En plein débat sur la hausse des carburants qui interroge sur notre dépendance à la voiture individuelle, l’avenir de la ligne Grenoble-Veynes-Gap est de plus en plus sombre. Ce qui ne rassurera pas nos concitoyens inquiets pour leur mobilité…

A ce jour, le financement sur seulement deux tronçons est acté : celui de Grenoble-Vif et celui de Veynes-Aspres. Malgré des annonces rassurantes faites à la rentrée 2018 sur le financement total de la ligne pour éviter sa fermeture programmée en 2020, l’absence d’engagement précis sur les montants et surtout sur le calendrier porte à croire à une forme déguisée d’abandon de la ligne, du moins de la part de l’Etat.

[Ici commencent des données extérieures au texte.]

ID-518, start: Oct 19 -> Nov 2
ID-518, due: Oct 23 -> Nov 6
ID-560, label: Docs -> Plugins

L’arrêt d’exploitation de la ligne interviendra en décembre 2020, si les travaux de signalisation et de remise en état des voies ne sont pas engagés d’ici là. Il est donc impératif que les engagements financiers des collectivités et de l’Etat soient confirmés dans le cadre du Contrat de Plan Etat-Région actuel (2015-2020) et pas plus tard ! Les collectivités (Région Auvergne Rhône-Alpes, Grenoble Alpes Métropole et Département de l’Isère) se sont dites prêtes à engager les investissements avant 2020, la position de l’Etat est quant à elle beaucoup plus hésitante.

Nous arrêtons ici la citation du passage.